Had I been the lawyer advising Kelly at the time, I don't know how to put it any more plainly than this: I would have made her plead guilty. It's the job of criminal-defense lawyers to make our clients plead guilty. It's not our favorite part of the job, and it's not pretty when you have to put it that way. But it is an enormous part of the job of criminal-defense lawyering to make our clients plead guilty when it's in their interest to do so.It's very difficult to try to make an avowedly innocent client plead guilty. Most of us don't become criminal-defense lawyers because we want to make innocent people plead guilty. But the system stinks, and here's somebody who had been locked up for 10 years in a maximum-security prison, and everybody knew that the Court of Appeals was going to reverse. There is this one moment, this one opportunity to free her, and I would have done everything within my power to get her to plead guilty.

(She's talking about a case in which her client's previous lawyer had "deferred to her client's will" and let the client decide to retry her case after an appellate reversal instead of pleading guilty to time served. Hindsight is 20/20.)

You won't generally hear a lot of Law Day boosterism from the criminal defense bar. Yes, the American criminal justice system definitely stinks less than China's or Iran's (woohoo!), probably stinks less than any other you could name, but Professor Smith is correct: it does indeed stink. Innocent people are convicted and sent to prison. Innocent people plead guilty, and criminal-defense lawyers get to stand beside them when they do. Innocent people go to trial, and sometimes juries find them guilty; we get to be there when the jury is read. A stinky system gets stinky results.

Does it stink less for an innocent person to be found guilty by a jury and sentenced to life in prison, or for an innocent person to plead guilty and be sentenced to a decade in prison? It's hard to say. Both stink differently.

When the innocent person pleads guilty, the lawyer (I'm not attributing this thinking to Professor Smith) can, no matter how hard she's twisted the client's arm, say to herself that it was the client's choice. When the innocent person is found guilty by the jury, though, the lawyer has to consider what she could have done differently, what tactical decisions might have been made that would have set the innocent person free.

And life in prison is much worse, cetera paribus, for most people than ten years.

But there's something to be said for sticking up for one's principles. Is the truth worth forty extra years in prison?

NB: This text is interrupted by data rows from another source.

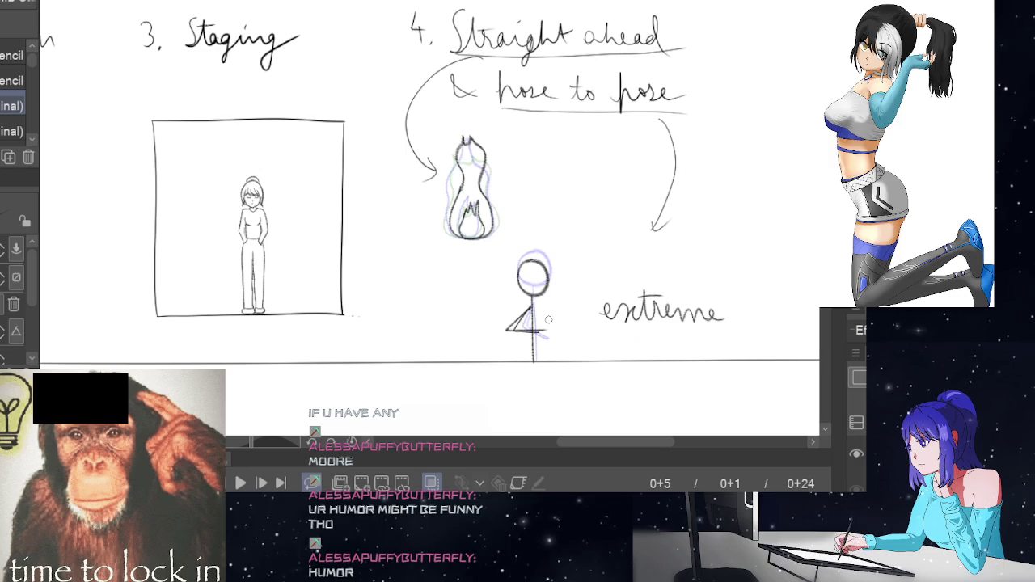
{"action": "key", "text": "Right"}
{"action": "key", "text": "Right"}
{"action": "key", "text": "Right"}
{"action": "key", "text": "Right"}
{"action": "key", "text": "Left"}
{"action": "key", "text": "Left"}
{"action": "key", "text": "Right"}
{"action": "key", "text": "Right"}
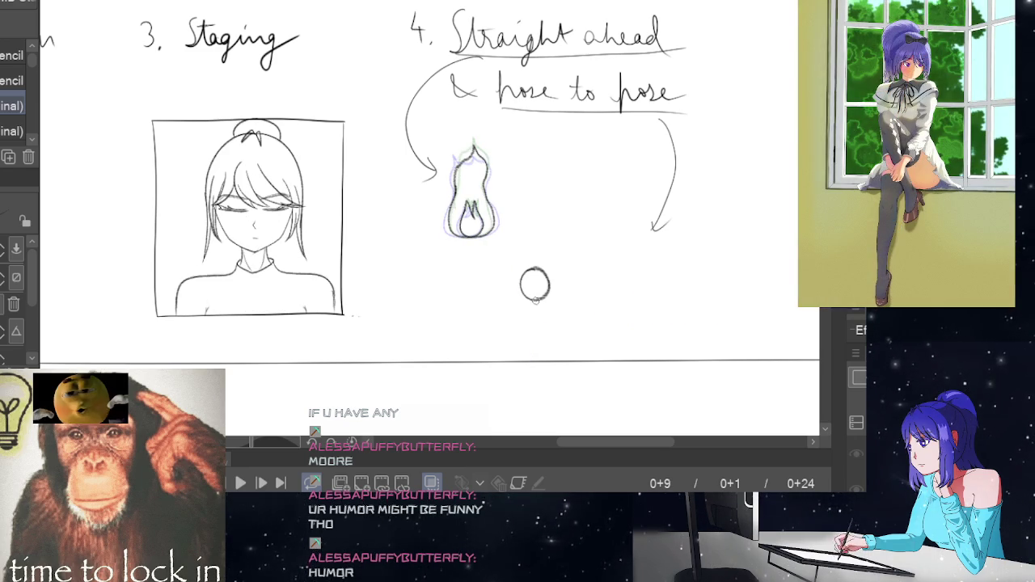
Draw the stick figure's body below the head, flipping between frames to compare poses.
{"action": "left_click_drag", "start_coordinate": [534, 301], "coordinate": [530, 345]}
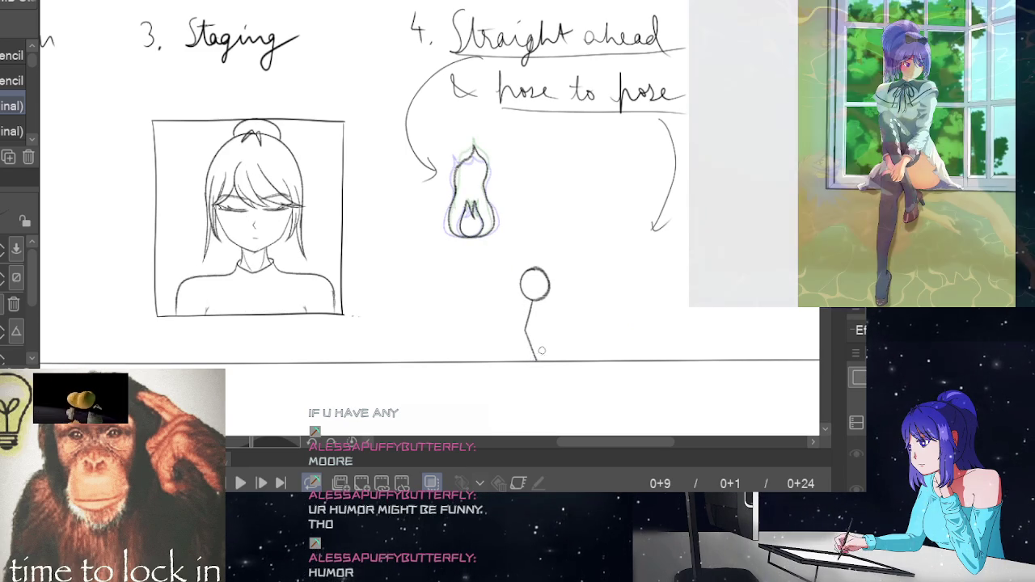
{"action": "key", "text": "Left"}
{"action": "key", "text": "Left"}
{"action": "key", "text": "Right"}
{"action": "key", "text": "Right"}
{"action": "key", "text": "Left"}
{"action": "key", "text": "Left"}
{"action": "key", "text": "Right"}
{"action": "key", "text": "Right"}
{"action": "key", "text": "Left"}
{"action": "key", "text": "Left"}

Some truths are worth dying for.

I think that Jeff (who is not a lawyer, but who seems to have a better grasp of the ethics of the business than some lawyers) nails it when he says, "if clients need to be nudged, more of them need to be nudged to fight for their rights than to plead guilty." If Brian, Dax, and I want to try more cases, we can nudge our clients a little more to try their cases.

And if we truly and objectively (and setting aside our own egos, which don't generally like losing trials) think that our clients should plead guilty, we can nudge them a little more to plead guilty - I will lay out the stinky alternatives in the starkest of terms for the client who I think is going to get screwed at trial, but I don't believe in making innocent people plead guilty.

Even if we can, we shouldn't make our clients - even the innocent ones - plead guilty. It is unprofessional, unethical and immoral. If you're going to go to law school to get lessons to the contrary, you might as well be going to Marquette.